Das ist doch hier kein Gnadenhof


Die Chance auf einen Freispruch lag, sagen wir es statistisch, bei unter 25%. Deshalb schlug ich -nach ausführlicher Besprechung mit dem Mandanten, dass dann die Freispruchalternative natürlich gestorben wäre- vor, zu erwägen, ob nicht eine Einstellung nach § 153 StPO in Frage käme.

Das Gericht signalisierte Wohlwollen, anders der Herr Sitzungsvertreter, der meinte: "Das ist doch hier kein Gnadenhof!"

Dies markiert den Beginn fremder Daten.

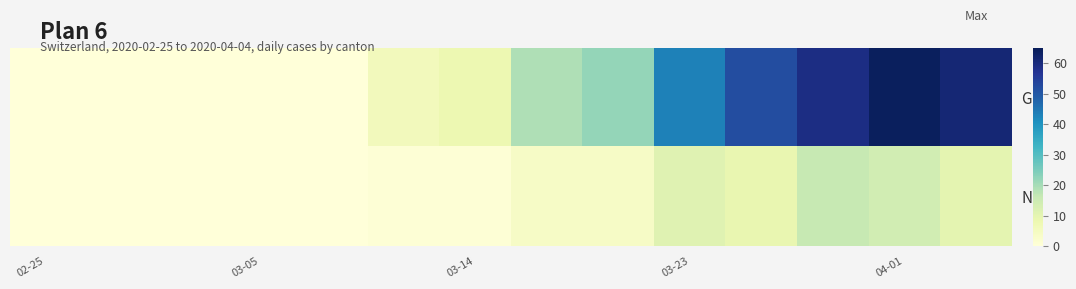

How many data points does each series have?

14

Als ich dann fragte, ob ich denn in einer Abdeckerei gelandet sei und ich es nicht mit einem Staatsanwalt sondern mit einem Schlachter zu tun habe, kam es kurzfristig zur Schnappatmung des Sitzungsvertreters und zu einer sehr konzentriert geführten Beweisaufnahme, in der der Sitzungsvertreter dann unter Beweis stellen konnte, dass er jede Spielart der Suggestivfrage beherrscht, damit aber "seine" Zeugen zerfragt, wenn jede seiner Fragen beanstandet werden muss, weil sie so suggestiv sind.

Hat meinem Mandanten viel Freude bereitet, das -um im Tierreich zu bleiben- Schlachtefest mit anzusehen.

Ich habe den Staatsanwalt nach Sitzungsschluss noch gefragt, ob ich ihn beim Zitat mit dem Gnadenhof namentlich erwähnen soll; wollte er nicht, verstehe ich gar nicht.

Ach ja: Es wurde übrigens ein Freispruch!



DEIN RECHT IST MEIN JOB
STRAFJURIST, bundesweite Strafverteidigung

1 Kommentar:

kj hat gesagt…

Wenn eine Tat nicht bewiesen werden kann, dann ist das so, das heißt aber nicht, das die Tat falls sie beweisbar wäre, ein geringfügiges Vergehen ist.

Daher handelt ein Staatsanwalt konsequent, wenn er bei einem Vorwurf, der nicht pille palle ist, lieber die Möglichkeit eines Freispruchs wählt, als eine Einstellung wegen Geringfügigkeit.